Si on admet que la politique internationale des États-Unis a été définie par le pétrole depuis les années 70, nous vivons aujourd'hui un tournant historique dont on ne réalise pas toute l'ampleur et toutes les conséquences. Mercredi dernier, l'AIE publiait ses prévisions de production des États-Unis tandis que l'Arabie saoudite réagissait violemment au virage politique américain dans la région.
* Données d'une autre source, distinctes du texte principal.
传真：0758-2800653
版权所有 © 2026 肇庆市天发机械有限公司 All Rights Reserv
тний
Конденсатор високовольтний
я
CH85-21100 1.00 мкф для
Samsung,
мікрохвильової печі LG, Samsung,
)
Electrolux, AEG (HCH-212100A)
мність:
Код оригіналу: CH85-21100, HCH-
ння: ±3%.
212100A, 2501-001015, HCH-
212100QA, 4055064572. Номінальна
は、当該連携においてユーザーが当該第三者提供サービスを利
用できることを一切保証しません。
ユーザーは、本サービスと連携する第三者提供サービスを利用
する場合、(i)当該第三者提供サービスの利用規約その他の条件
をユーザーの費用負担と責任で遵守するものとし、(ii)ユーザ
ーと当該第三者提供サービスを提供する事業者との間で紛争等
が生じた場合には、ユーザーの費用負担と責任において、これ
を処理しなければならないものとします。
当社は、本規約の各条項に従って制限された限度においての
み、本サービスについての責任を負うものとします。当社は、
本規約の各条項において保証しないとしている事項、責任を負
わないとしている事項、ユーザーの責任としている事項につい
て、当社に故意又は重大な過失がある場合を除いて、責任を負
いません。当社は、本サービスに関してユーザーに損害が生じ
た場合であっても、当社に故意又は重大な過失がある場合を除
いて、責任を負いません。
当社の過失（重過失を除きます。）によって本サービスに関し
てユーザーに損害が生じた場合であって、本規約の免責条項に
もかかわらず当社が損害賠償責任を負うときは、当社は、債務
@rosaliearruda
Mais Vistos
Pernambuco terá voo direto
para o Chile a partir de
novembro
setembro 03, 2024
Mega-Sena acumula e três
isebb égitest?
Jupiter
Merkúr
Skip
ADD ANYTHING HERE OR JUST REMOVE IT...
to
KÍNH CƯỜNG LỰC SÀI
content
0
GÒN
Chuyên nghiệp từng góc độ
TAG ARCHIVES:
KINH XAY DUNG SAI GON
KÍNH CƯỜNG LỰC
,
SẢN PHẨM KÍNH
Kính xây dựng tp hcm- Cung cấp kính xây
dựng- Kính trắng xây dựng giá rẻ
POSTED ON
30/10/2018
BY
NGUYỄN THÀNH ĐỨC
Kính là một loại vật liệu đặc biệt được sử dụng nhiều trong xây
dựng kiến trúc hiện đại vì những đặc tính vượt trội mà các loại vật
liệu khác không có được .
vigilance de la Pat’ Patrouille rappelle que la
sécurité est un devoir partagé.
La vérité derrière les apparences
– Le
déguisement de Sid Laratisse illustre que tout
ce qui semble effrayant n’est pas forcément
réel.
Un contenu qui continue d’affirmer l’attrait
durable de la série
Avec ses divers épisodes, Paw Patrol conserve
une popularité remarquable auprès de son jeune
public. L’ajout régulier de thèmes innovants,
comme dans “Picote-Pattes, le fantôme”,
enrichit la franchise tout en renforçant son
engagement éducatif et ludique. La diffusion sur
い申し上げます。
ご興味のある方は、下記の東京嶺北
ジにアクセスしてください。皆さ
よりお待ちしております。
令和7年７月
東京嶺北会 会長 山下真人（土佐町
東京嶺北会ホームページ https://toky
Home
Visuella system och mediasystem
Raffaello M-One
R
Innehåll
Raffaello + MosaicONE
Nous suivons de très près le marché du pétrole. Parce qu'il est le reflet d'un bouleversement géopolitique majeur. Un bouleversement provoqué par la révolution du gaz et du pétrole de schiste aux États-Unis. L'Agence internationale de l'énergie a publié des prévisions spectaculaires. En 2016, la production de pétrole aux États-Unis atteindra un niveau record, dépassant probablement le record de 1970. Avec une baisse du prix du pétrole inéluctable ?
C'est en fait plus
compliqué que cela et c'est ce qui rend le sujet passionnant. L'exploitation du schiste aux États-Unis n'est rentable qu'au- dessus de 85 dollars. Et des pays comme l'Iran ou l'Irak reviennent progressivement sur le marché et pèsent sur les cours. Si les cours baissent trop, la production américaine ralentira et les cours remonteront. C'est le paradoxe. L'Arabie saoudite continuera donc à jouer le rôle d'arbitre.
Et c'est là que cela se complique. Un membre influent de la famille royale a expliqué au Wall Street Journal tout le mal qu'il pensait du rapprochement des États-Unis avec l'Iran et, de façon générale, de l'abandon du Moyen-Orient par les États-Unis. Si on considère que c'est le pétrole qui a défini la politique internationale des États-Unis depuis les années 70, nous vivons aujourd'hui un tournant historique à suivre de très près.